In our Supply Chain Matters commentaries focused on the challenges that are currently impacting consumer goods industry supply chains, we have called attention to the damaging effects that certain investor activism efforts have inflicted through mandates to either dramatically reduce costs, shed underperforming brands or consolidate CPG companies.
To clarify, an objective investor voice demanding excellence is and should be expected. Insuring shareholder return is always an important business outcome objective for supply chain initiatives and transformational activities. However, when that voice comes in the context of demands for short-term results regardless of consequences that is far different challenge. Years of transformational efforts can literally be destroyed by the effects of wholesale cost cutting mandates.
In our Twitter stream, we came across a re-tweet link from Huffington Post blogger David Weaver, referencing United Kingdom’s Daily Mail.com posting: The supply chain bullies: The giant household names that stand accused of hurting small suppliers. The commentary describes how consumer goods giant Heinz has doubled the time it takes to settle and pay supplier invoices imposing upwards of a 97 day wait for payment. Similarly, AB InBev is reported to have routinely taken up to four months to pay its suppliers. These payment terms are written into supplier contracts and according to the commentary, most suppliers have little influence for pushing-back. It is a literal pay to stay practice. The commentary cites one source as indicating that a staggering £46 billion was overdue to suppliers in 2014.
While larger sized suppliers may have the financial means to borrow additional funds or adsorb such impacts, it is far more challenging for smaller suppliers who obviously lack such leverage. Once more, because of such practices, the EU community issued a prompt payment directive in 2011 requiring supplier payments within 60 days. As the commentary’s title implies: “It is a total abuse by certain large companies of their supply chain.”

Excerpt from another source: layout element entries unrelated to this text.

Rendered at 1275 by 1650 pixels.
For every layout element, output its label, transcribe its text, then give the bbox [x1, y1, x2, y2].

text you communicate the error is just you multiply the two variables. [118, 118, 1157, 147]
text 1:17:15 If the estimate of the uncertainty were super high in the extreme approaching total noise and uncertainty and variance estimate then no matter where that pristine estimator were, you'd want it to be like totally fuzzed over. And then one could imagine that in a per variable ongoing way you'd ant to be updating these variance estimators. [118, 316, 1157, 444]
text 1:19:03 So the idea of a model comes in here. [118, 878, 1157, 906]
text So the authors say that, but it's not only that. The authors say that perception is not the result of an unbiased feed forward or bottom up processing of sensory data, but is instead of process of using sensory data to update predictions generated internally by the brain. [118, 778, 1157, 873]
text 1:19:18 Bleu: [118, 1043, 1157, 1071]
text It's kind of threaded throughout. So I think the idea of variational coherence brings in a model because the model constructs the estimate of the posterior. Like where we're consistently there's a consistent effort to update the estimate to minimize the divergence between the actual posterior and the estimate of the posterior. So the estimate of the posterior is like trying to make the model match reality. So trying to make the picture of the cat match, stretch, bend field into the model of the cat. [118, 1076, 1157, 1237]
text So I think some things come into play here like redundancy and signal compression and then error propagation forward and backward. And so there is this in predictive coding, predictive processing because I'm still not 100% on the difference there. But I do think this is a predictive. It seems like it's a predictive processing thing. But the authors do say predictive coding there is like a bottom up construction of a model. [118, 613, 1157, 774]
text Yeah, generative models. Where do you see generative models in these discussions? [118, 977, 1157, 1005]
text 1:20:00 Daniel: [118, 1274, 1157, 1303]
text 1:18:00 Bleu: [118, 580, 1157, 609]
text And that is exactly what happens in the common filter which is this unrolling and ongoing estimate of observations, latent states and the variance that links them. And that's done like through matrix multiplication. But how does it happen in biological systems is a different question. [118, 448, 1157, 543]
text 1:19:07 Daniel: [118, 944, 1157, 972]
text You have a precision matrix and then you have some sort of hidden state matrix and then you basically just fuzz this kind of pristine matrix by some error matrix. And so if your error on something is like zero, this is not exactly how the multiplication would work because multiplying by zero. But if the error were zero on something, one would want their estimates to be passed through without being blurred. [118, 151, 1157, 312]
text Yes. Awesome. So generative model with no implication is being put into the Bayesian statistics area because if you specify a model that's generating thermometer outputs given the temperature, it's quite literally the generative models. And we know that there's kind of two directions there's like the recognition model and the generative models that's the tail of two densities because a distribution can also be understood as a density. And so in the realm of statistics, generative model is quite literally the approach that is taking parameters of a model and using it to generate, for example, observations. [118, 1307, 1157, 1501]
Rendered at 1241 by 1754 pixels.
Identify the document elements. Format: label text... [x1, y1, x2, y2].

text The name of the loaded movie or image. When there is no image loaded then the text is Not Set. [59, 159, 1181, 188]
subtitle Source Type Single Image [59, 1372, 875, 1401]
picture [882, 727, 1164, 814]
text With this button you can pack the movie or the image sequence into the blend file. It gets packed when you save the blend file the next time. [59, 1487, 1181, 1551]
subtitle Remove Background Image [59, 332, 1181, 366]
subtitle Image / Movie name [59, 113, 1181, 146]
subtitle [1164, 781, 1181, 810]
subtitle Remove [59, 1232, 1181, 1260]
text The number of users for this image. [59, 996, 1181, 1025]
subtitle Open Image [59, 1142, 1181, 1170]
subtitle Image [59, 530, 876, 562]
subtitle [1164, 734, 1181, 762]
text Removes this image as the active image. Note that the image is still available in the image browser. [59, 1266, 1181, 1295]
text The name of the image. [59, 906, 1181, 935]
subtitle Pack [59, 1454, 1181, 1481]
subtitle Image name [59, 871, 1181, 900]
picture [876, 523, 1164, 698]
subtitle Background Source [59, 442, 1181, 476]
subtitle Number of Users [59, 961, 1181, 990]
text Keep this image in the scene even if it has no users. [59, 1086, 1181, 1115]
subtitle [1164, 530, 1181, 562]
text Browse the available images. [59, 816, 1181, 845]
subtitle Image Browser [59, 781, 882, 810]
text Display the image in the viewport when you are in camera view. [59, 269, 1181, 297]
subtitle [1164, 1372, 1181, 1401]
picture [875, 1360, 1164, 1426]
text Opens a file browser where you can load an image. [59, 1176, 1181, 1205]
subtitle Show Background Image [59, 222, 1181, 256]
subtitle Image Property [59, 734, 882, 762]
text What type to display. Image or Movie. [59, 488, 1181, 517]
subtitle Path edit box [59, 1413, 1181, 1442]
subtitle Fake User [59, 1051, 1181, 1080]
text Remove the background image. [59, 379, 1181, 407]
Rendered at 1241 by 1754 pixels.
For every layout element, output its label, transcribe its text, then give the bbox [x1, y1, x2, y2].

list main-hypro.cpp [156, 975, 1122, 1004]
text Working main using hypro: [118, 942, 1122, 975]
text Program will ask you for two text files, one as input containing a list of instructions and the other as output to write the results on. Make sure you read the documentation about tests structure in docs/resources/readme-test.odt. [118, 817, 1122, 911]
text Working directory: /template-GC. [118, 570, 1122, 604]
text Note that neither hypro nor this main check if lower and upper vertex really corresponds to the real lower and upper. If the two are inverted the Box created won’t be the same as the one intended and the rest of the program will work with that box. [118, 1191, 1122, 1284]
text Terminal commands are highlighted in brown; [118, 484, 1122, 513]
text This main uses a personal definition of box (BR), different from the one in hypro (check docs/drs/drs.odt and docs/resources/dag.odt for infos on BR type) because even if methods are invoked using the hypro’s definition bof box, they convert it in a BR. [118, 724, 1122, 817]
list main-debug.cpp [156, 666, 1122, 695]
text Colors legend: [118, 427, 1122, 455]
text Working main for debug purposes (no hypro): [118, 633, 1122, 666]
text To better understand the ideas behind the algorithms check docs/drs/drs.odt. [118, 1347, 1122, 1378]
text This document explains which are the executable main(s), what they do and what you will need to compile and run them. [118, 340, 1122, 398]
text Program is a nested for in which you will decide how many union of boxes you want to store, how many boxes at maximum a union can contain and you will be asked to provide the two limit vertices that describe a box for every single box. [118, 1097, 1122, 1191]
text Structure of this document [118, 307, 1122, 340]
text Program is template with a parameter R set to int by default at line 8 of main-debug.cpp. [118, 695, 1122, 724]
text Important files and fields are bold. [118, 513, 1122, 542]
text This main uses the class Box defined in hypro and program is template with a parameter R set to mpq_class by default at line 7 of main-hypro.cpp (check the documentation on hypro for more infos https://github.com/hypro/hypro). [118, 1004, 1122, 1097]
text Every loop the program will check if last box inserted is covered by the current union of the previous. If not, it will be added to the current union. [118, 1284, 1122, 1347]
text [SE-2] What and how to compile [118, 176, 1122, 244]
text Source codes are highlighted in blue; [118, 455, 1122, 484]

We commend the messages of the Daily Mail commentary and would add that it further serves as a de-valuing of supplier relationships and needs for co-innovation. During the severe global recession that began in 2008-2009, there were continual reports of large companies tending toward such practices to preserve cash, causing some suppliers to financially succumb. It is literally throwing your problem “over the wall” to make your supplier your banker. Today, while the Eurozone sector continues to struggle to bounce back to growth from the same great global recession, news of such continuing practices is disheartening.
Disappointingly, it continues to be a practice that spans other industry supply chains, ones that have far higher margins.
As a community of supply chain analysts, we often echo the superior rankings of certain supply chains because of their extraordinary financial ratios or the productive benefits of advanced technology applied to procurement and other supply chain focused business processes. However, neither superior financial metrics nor advanced technology application be predicated on passing the burden of cost down the subsequent tiers of the supply chain in order to secure even more short-term financial benefits. After all, that’s the far more-easier approach. Ignoring any longer-term implications, collect your performance bonus and moving on to the next short-term challenge or promotional opportunity seems to be a continuing norm, and that remains tragic.
We want to hear from our readers. What’s your view on why such practices continue? Is it out of the control of supply chain senior leadership or a manifestation of today’s leadership?